I see that there is great interest among children, youths and adults who want to increase their knowledge of gardening and locally produced food. How can we imagine a cycle of teaching and taking care of the place?

The best thing would be for the program of growing vegetables and cooking to happen regularly and be linked in a way, for example by harvesting and cooking together or taking the vegetables home once a week. It would also be good to have a compost for weeds and other plant material that is removed. Composting and restoring nutrients to the soil is a key part of the cycle.

Horticulture has, after all, become a growing field within art that allows stories to emerge and where different skills meet. What does your practice look like in your different roles as artist, educator and gardener?

For me, gardening and the entire plant kingdom are a large palette of colours and shapes that I constantly work with and relate to. It’s also a way of expressing myself and something that brings people together and creates synergies. It’s part of the art for me – gathering people around a particular task or topic, or a practice such as gardening. My way of working with art is also a form of social practice.

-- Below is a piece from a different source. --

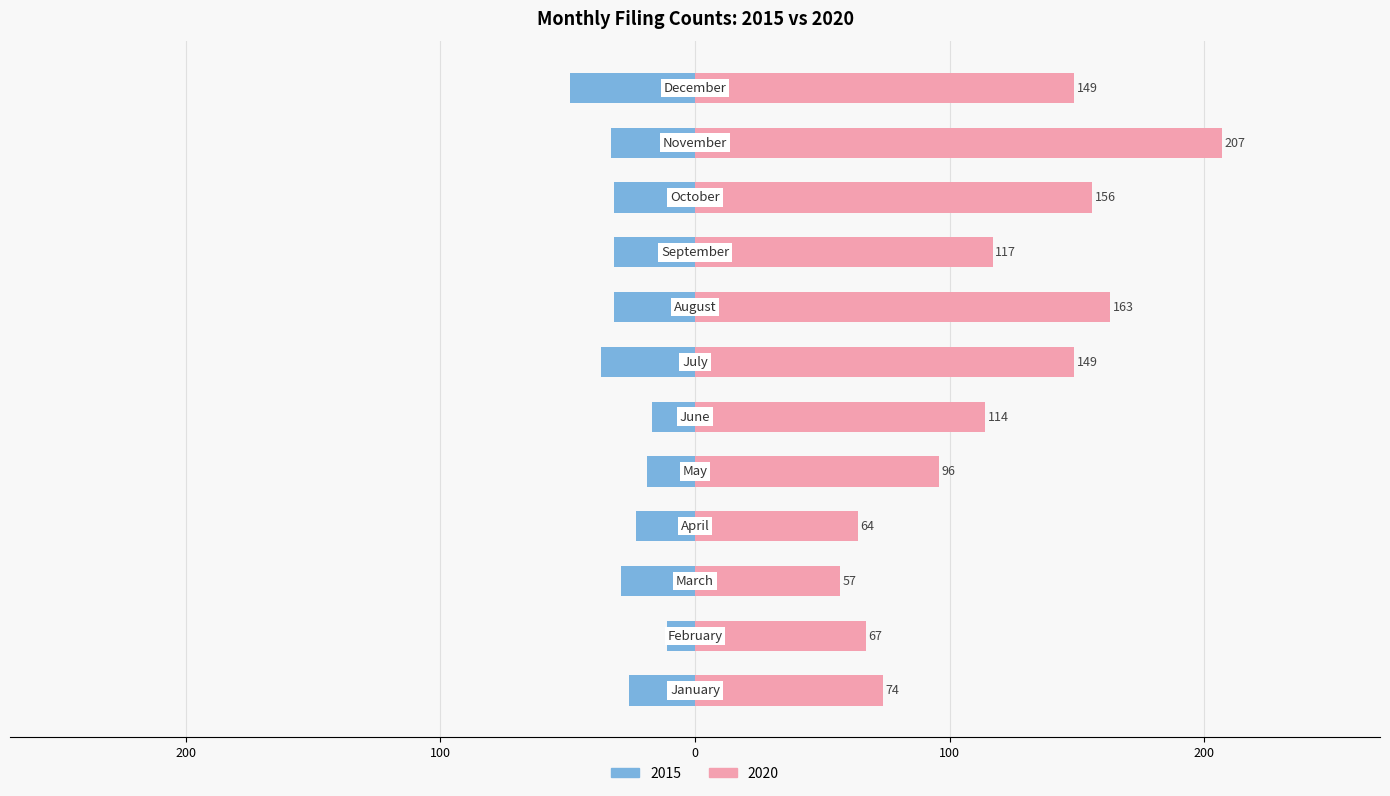

Rank the categories by 2020 value from highest to lowest.

November, August, October, July, December, September, June, May, January, February, April, March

Gardening also acts as a generator for different ideas, although not all of them necessarily have to do with horticulture. For me, it is also important to be able to move between these different fields, from the local environment to contexts concerning the conditions of growers around the world, which helps me gain a bigger perspective and participate in the collective and global political movement lobbying for the rights of small-scale farmers. That breadth is also about gaining more ecological knowledge, tearing down boundaries for what we consider art and horticulture, because everything is connected anyway, which means that we need to be able to work in an interdisciplinary way and be open to all professional fields and forms.

And how do you see the role of art in processes and projects related to gardening in urban environments?

Yes, that’s an important question because the city and the countryside have been separated so much, with the resources of the countryside being extracted to feed the cities. And what we need to do is fill the knowledge gap around this production chain and create alliances between initiatives in different places in the city and the countryside. We need to raise questions such as: where do the raw materials come from? How and by whom are they being produced? This knowledge gap is a global problem. And here I see art as a platform that can raise these challenges from multiple perspectives that also involves the education of the general public.

The growing of vegetables leads us to Fittjaköket and cooking, which is also part of your artistic palette.

For me, cooking is an incredibly important part, and something that I would like to develop even further, based on my experiences of sharing meals. I want to highlight the solidarity of cooking and eating that is different from expensive restaurant visits that involve a division between the one who consumes and the one who produces. I am interested in creating a whole that brings together the growing and the meal, the working together.